Saved entries:
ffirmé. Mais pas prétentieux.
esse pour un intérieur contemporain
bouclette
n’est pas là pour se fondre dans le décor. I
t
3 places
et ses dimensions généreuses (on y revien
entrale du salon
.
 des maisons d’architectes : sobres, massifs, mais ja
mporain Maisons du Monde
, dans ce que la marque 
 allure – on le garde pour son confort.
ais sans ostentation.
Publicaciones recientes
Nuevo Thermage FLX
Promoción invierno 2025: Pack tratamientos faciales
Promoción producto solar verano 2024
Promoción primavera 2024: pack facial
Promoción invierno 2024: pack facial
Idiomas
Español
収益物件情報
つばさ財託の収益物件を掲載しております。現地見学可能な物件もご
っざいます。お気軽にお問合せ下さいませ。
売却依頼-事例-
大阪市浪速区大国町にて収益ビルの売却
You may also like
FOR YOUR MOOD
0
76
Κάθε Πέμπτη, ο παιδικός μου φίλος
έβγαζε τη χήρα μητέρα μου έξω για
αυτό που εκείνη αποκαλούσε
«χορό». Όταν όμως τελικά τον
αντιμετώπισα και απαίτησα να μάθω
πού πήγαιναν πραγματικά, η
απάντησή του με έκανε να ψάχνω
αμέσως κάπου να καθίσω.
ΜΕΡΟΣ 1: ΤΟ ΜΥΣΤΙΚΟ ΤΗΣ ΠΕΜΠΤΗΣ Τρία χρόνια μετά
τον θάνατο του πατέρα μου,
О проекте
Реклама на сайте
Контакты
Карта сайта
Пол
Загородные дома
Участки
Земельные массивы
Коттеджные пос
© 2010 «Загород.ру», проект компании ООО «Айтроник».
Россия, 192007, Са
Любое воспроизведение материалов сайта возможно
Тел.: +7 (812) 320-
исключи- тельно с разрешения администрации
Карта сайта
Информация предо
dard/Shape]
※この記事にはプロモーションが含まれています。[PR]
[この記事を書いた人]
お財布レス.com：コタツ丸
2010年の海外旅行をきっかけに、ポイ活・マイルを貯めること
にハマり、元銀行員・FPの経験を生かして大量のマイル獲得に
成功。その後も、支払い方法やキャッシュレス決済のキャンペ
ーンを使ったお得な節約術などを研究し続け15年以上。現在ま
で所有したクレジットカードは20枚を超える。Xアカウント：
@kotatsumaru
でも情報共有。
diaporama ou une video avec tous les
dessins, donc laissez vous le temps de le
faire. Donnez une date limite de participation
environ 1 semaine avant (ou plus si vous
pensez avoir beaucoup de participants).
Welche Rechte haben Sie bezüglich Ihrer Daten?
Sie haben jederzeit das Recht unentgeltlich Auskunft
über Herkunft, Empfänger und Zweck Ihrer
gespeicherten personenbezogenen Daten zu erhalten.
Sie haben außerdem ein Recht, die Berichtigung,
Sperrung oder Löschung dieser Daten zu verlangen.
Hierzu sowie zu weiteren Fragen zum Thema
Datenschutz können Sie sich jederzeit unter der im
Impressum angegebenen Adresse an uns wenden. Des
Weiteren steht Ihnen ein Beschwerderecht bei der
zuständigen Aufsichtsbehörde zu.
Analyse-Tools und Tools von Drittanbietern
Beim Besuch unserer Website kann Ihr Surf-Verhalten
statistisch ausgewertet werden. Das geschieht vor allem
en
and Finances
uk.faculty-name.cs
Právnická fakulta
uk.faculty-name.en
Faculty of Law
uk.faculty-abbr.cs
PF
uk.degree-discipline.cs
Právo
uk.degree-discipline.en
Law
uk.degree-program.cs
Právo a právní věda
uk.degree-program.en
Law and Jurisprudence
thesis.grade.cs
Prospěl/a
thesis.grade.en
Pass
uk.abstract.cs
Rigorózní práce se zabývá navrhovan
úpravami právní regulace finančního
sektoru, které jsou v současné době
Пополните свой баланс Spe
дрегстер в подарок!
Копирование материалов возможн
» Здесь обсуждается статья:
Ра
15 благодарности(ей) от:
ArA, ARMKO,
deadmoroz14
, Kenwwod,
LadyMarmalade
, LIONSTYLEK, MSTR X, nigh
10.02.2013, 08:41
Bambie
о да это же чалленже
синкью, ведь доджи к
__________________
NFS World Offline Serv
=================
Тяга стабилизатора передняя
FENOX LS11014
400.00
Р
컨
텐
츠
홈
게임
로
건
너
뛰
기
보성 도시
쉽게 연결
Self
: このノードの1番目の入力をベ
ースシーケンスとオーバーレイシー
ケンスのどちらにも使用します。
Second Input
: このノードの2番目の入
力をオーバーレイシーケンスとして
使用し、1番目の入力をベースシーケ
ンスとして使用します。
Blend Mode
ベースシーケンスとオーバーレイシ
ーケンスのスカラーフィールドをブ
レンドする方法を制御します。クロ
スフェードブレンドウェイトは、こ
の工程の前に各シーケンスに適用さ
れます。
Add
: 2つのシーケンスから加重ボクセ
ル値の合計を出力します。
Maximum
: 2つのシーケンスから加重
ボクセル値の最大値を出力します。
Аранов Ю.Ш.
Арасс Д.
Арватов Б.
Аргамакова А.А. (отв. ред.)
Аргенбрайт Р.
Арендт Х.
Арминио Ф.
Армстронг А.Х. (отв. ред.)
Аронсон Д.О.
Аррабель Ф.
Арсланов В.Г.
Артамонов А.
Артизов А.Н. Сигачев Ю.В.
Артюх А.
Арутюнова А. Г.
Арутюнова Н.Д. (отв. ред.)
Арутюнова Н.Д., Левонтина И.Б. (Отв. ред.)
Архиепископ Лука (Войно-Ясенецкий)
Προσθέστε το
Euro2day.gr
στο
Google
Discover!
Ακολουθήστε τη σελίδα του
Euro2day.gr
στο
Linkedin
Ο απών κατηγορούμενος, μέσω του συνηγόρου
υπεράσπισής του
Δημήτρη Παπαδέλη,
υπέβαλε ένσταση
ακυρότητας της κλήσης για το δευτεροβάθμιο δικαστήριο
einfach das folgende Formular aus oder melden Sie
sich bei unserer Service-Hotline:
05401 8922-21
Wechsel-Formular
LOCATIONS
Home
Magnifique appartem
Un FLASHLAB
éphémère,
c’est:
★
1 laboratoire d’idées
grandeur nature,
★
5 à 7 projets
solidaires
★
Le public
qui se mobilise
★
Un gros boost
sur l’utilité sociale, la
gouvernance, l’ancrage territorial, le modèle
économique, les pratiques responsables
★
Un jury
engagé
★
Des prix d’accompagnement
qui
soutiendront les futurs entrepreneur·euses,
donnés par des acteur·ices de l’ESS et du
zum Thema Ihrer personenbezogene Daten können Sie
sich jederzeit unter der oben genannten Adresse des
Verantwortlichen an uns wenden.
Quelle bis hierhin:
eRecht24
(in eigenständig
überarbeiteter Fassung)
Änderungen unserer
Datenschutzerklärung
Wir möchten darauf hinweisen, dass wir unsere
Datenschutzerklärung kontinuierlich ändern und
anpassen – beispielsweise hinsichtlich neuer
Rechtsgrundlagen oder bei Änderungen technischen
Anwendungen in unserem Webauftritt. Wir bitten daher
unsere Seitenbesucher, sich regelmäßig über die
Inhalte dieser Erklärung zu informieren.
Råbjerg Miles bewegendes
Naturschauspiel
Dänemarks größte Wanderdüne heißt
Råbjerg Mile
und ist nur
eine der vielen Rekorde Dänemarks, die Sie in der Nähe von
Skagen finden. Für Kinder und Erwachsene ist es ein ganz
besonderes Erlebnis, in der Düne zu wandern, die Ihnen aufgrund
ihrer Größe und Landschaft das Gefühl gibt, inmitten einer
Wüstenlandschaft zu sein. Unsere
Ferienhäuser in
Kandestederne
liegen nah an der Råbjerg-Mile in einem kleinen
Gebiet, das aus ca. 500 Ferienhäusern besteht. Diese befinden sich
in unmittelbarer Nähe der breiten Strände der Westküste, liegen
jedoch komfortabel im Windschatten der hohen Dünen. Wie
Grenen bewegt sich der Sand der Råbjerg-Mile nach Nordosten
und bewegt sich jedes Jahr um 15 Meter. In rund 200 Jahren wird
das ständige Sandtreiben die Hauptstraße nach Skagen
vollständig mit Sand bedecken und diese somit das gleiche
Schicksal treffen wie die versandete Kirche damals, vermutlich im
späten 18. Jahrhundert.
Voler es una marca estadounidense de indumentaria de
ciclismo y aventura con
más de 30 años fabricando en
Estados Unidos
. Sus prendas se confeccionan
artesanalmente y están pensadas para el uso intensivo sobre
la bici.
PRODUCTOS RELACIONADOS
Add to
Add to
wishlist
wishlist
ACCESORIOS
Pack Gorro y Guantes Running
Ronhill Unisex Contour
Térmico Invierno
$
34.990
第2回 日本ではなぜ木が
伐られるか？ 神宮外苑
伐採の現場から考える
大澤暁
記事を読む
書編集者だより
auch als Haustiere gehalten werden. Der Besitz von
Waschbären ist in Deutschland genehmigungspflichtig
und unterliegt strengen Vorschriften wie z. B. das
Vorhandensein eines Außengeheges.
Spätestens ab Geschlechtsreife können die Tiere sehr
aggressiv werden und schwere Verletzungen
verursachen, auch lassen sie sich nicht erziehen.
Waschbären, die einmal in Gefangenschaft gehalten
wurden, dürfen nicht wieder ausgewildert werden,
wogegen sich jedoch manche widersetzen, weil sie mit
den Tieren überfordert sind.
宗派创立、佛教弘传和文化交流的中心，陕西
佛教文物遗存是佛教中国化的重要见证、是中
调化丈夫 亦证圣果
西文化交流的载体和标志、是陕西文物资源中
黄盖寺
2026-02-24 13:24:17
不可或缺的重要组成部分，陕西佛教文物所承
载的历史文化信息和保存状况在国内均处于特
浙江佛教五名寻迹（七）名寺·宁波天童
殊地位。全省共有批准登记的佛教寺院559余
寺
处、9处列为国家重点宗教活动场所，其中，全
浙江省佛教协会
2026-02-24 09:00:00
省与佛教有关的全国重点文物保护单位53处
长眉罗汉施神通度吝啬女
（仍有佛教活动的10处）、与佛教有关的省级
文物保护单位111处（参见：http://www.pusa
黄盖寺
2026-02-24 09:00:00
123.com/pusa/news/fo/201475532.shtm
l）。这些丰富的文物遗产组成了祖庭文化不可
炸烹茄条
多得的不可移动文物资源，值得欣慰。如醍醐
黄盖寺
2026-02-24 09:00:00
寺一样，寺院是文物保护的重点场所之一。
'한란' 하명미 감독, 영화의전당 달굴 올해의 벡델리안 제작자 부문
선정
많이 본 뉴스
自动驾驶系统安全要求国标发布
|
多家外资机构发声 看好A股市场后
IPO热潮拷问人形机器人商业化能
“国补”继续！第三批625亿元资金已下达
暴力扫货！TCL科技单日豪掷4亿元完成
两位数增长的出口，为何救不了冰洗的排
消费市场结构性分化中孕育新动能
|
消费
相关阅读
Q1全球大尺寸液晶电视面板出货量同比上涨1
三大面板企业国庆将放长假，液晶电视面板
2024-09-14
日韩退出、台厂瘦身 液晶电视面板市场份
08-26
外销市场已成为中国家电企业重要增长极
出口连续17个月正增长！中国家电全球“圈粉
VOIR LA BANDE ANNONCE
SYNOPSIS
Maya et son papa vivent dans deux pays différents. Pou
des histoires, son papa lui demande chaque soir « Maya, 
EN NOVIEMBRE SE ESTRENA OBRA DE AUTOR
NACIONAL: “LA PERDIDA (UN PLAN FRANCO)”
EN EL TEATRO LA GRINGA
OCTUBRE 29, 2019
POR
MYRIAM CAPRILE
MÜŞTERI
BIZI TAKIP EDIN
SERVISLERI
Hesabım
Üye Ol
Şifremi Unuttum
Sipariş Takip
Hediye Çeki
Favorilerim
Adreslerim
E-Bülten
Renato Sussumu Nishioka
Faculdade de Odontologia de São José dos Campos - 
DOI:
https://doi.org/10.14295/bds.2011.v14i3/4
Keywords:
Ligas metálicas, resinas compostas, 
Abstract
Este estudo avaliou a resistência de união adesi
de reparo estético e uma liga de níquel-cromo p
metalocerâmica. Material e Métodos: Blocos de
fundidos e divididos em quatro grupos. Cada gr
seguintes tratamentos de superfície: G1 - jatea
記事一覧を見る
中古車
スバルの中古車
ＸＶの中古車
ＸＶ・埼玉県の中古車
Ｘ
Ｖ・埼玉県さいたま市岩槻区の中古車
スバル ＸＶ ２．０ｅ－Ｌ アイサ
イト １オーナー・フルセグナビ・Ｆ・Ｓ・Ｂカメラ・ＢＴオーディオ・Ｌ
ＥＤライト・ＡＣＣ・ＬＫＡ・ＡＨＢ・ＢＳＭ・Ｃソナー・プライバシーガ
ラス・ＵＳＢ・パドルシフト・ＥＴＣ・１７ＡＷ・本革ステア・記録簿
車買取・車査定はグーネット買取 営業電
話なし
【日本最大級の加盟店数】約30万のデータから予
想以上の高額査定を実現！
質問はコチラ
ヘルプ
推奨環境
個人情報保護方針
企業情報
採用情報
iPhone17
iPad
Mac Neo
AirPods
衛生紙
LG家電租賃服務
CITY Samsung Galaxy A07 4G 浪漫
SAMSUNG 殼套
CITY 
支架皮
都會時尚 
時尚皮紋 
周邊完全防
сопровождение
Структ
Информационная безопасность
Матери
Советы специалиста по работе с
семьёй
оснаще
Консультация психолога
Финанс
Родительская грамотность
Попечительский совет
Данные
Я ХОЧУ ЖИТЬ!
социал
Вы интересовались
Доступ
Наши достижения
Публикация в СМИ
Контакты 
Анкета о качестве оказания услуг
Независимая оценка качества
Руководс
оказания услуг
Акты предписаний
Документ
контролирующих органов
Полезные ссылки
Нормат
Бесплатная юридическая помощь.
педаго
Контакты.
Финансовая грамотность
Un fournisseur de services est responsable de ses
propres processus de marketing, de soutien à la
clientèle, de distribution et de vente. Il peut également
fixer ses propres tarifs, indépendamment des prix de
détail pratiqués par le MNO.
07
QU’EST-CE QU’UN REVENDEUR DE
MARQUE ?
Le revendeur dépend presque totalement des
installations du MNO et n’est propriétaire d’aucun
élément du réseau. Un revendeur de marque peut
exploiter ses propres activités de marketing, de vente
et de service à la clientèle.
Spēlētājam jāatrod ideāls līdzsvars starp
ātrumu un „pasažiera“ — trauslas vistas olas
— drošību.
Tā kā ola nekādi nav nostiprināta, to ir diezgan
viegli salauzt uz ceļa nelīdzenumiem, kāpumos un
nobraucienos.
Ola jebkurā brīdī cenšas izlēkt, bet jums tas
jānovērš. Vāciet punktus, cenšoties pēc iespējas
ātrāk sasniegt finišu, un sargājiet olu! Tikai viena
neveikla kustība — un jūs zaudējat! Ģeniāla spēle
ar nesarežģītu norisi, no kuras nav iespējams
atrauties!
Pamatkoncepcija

**Instructions to follow**
Write down exactly the span of lines above from the one containing "Земельные массивы" to the one containing "dessins, donc laissez vous le temps de le", both ends included.

**Solution**
Земельные массивы
Коттеджные пос
© 2010 «Загород.ру», проект компании ООО «Айтроник».
Россия, 192007, Са
Любое воспроизведение материалов сайта возможно
Тел.: +7 (812) 320-
исключи- тельно с разрешения администрации
Карта сайта
Информация предо
dard/Shape]
※この記事にはプロモーションが含まれています。[PR]
[この記事を書いた人]
お財布レス.com：コタツ丸
2010年の海外旅行をきっかけに、ポイ活・マイルを貯めること
にハマり、元銀行員・FPの経験を生かして大量のマイル獲得に
成功。その後も、支払い方法やキャッシュレス決済のキャンペ
ーンを使ったお得な節約術などを研究し続け15年以上。現在ま
で所有したクレジットカードは20枚を超える。Xアカウント：
@kotatsumaru
でも情報共有。
diaporama ou une video avec tous les
dessins, donc laissez vous le temps de le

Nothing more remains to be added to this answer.